■ Given text
Lies Get You Laid: Lessons From THE BOYFRIEND SCHOOL, aka DON’T TELL HER IT’S ME

The least honest rom-com.

Romantic comedies tend to have a pretty twisted view of relationships. They’re fantasy, through and through, and shouldn’t be taken as life lessons at the best of times. But some are just more fantastical than others, and none more so than forgotten 1990 Steve Guttenberg vehicle The Boyfriend School.

Probably more accurately titled with its alternate name, Don’t Tell Her It’s Me, The Boyfriend School has a breathtakingly dishonest point of view when it comes to human relationships. What if I told you there was a romantic comedy in which an overweight cancer survivor, played by Steve Guttenberg, is coached by his romance novelist sister (Shelley Long) to pretend to be a biker from New Zealand in order to get laid? Well, that’s this movie.

The Boyfriend School’s central conceit is the stuff MRA wet dreams are made of, only presented as charming, wacky rom-com hijinks. The central conceit is that Guttenberg’s character Gus is a plain “nice guy” without a romantic hope in hell, and that in order to attain Emily, Jami Gertz’s journalist character, As His Very Own, he’ll need to put on a persona 180 degrees removed from himself. Thus, as instructed by his sister, romance novelist Vivaca Lamoureaux, the transformation begins, and wacky hijinks ensue.

Now, the notion of a romance novelist who completely buys into their fantasy trying to enact that fantasy upon the real world is actually a pretty good one, ripe for satire. The Boyfriend School certainly attempts to pull it off - Long’s character is hopelessly enamoured of her own bullshit, spouting nonsensical prose (despite being endowed as a Fulbright Scholar) at every opportunity. She’s the worst romance novelist and kind of the worst person, manipulating Emily with stories of Gus’ cancer and straining the very fabric of reality to force these two people together.

But the film’s attempts at genre satire would work a lot better if the movie itself didn’t dive face-first into rom-com cliche. Populated entirely by characters who could only exist in a romantic comedy, the story relies entirely on missed connections, plot contrivances, and willful stupidity to make its toxic story work.

The notion of putting on a fake persona to get laid isn’t a new one, but the extent to which Long’s character pushes Guttenberg’s here is abominable. The film seems to genuinely go along with the idea of “making” Emily fall for Gus using a false identity, a tactic that can’t possibly have any hope of a successful “long game” - at least, none that isn’t predicated on creepy, creepy deception. Gertz's character, too, plays into the film's unhealthy ideals, and is completely suckered in by Guttenberg's persona.

It's a laughable persona. "Lobo Marunga, solitary biker from New Zealand" is indeed the kind of misjudged attempt at exoticism you might find in a bad romance novel, but Guttenberg plays it completely half-assed, adding to the mystery of why Emily would fall for him. His accent, more South African than Kiwi, is like a cheesegrater on the ears, and his clueless appropriation of Kiwi is cringe-inducing, if maybe intentionally so. To a Kiwi, it's hilarious to think that New Zealand is the one country the writers thought so exotic that nobody would pick a poor imitation. What’s worse, the entire character revolves around “hunting alone,” the kind of lone-wolf predator that pickup artists love to think they are.

■ Listed records
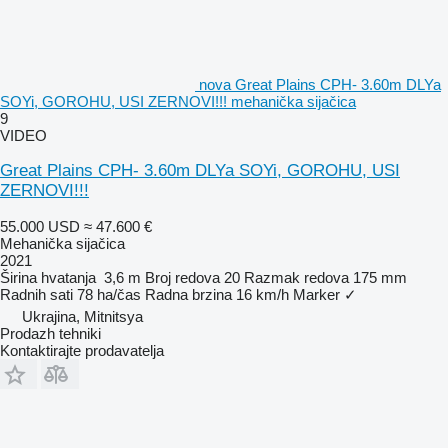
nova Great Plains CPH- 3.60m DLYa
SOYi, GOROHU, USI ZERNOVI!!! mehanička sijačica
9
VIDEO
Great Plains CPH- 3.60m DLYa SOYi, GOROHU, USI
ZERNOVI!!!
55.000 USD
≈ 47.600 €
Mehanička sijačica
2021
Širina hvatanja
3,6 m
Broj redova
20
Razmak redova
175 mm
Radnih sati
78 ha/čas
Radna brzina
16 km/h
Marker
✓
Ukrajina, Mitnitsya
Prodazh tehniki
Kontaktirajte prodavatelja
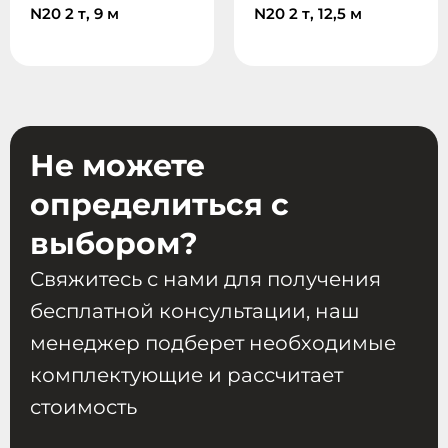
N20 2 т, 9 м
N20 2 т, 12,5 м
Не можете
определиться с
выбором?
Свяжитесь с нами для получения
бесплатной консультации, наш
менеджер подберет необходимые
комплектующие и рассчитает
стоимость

* * *

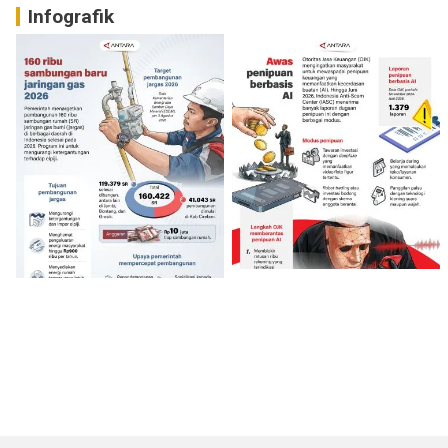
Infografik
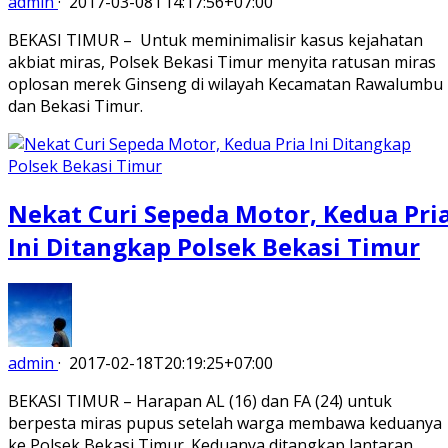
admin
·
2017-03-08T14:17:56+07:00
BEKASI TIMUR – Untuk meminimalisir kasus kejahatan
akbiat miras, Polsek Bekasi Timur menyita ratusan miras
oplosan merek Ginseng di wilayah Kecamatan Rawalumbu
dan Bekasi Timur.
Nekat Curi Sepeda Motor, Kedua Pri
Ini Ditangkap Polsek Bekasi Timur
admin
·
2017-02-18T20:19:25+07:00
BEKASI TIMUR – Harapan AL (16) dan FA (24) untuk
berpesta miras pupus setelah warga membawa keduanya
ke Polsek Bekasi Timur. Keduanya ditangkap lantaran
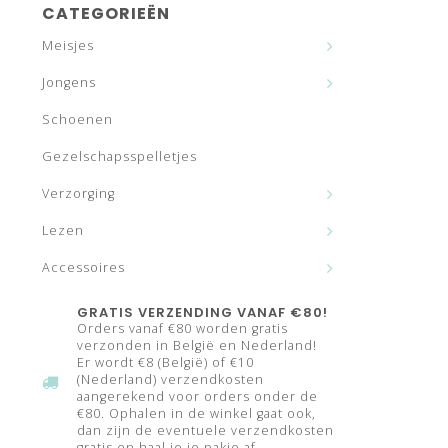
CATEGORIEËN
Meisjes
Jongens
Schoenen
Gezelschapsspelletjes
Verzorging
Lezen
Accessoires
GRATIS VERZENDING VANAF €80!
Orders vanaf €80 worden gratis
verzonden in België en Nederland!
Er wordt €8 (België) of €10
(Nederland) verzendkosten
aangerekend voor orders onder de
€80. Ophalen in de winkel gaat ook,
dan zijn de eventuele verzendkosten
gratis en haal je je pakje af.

--

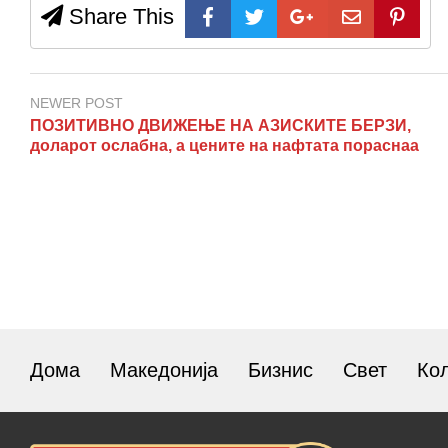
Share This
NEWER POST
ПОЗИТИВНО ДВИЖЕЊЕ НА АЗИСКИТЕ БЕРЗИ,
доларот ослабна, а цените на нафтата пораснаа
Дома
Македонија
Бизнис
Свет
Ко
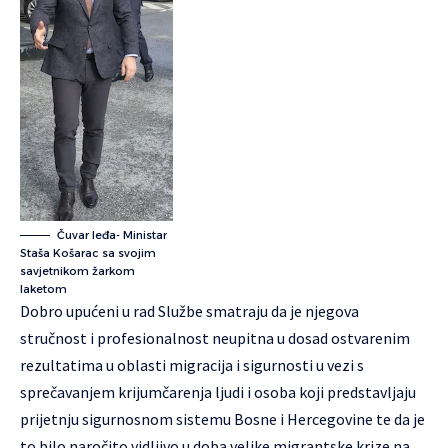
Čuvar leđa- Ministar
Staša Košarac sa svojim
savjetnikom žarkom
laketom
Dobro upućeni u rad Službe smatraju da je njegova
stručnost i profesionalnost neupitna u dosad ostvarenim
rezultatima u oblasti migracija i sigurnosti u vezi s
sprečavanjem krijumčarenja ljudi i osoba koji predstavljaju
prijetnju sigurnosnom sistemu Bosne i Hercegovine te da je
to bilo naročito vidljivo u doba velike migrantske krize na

■ Tasks for this exercise
1 > Answer these questions from the review:
(a) What is the film's alternate title?
(b) What name does Gus's persona go by, and what country is that persona said to come from?
(c) Which scholarship is Long's character said to hold?
2 > Which actors does the review name, and which character does each one play?

■ Solutions to the problems
1 >
(a) Don't Tell Her It's Me
(b) Lobo Marunga, from New Zealand
(c) Fulbright

2 >
- Steve Guttenberg: Gus
- Shelley Long: Vivaca Lamoureaux
- Jami Gertz: Emily